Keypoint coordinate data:
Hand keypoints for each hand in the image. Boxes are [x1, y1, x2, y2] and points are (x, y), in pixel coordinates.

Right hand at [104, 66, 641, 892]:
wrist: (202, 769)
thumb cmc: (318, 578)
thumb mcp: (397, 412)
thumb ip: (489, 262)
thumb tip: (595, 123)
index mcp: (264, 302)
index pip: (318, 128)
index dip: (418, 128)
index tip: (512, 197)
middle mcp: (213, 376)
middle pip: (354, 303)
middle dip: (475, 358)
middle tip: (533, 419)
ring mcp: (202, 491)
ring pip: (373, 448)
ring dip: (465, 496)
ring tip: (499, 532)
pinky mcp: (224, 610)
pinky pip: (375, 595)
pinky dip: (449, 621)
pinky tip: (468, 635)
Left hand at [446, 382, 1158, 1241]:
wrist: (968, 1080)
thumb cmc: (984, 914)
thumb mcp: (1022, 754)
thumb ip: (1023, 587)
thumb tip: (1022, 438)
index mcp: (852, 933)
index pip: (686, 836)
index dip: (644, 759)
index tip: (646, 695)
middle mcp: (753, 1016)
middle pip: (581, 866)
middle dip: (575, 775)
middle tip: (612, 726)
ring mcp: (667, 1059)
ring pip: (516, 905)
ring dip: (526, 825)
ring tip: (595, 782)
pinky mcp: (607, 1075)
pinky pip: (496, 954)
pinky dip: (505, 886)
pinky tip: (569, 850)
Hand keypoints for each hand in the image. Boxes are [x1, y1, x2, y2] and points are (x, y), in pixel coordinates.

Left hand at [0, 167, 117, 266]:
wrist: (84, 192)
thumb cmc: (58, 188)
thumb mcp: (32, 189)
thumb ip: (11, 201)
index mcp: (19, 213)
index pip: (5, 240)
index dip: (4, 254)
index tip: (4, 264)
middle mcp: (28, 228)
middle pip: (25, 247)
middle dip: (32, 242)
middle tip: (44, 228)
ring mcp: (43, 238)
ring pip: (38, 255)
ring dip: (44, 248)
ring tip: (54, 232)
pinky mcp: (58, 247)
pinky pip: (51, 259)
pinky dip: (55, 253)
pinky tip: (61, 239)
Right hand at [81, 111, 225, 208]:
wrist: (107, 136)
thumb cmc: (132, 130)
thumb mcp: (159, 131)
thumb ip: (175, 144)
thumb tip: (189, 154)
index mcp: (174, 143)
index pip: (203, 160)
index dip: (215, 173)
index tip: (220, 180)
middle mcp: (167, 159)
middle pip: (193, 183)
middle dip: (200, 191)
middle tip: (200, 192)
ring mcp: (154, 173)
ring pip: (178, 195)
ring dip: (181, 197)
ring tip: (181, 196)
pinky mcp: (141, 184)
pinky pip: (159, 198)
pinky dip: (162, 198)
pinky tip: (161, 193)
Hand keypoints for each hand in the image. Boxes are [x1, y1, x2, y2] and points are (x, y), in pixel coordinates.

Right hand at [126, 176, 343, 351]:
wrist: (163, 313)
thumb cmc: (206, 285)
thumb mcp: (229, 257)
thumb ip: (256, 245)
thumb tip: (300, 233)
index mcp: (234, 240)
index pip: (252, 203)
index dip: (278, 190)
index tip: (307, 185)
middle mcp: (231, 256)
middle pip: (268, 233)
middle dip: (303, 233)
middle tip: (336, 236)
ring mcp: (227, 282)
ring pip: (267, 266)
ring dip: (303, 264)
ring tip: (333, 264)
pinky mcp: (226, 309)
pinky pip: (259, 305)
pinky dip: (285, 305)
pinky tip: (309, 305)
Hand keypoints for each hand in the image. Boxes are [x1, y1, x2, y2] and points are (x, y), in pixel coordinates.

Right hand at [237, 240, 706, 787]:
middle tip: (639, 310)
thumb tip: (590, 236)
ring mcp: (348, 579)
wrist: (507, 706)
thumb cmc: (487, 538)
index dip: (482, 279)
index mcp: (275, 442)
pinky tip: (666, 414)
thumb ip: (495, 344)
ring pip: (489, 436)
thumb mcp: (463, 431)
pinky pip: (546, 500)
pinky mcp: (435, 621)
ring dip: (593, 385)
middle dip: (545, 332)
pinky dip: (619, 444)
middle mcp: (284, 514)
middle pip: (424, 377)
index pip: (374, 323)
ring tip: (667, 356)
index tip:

--- WHAT TO WORK ON ---
Copy out each line of the records where the string "Right" appears.

--- SOLUTION ---
Right hand at [104, 66, 641, 892]:
Right hand at [81, 111, 225, 208]:
Right hand at [126, 176, 343, 351]:
Right hand at [237, 240, 706, 787]:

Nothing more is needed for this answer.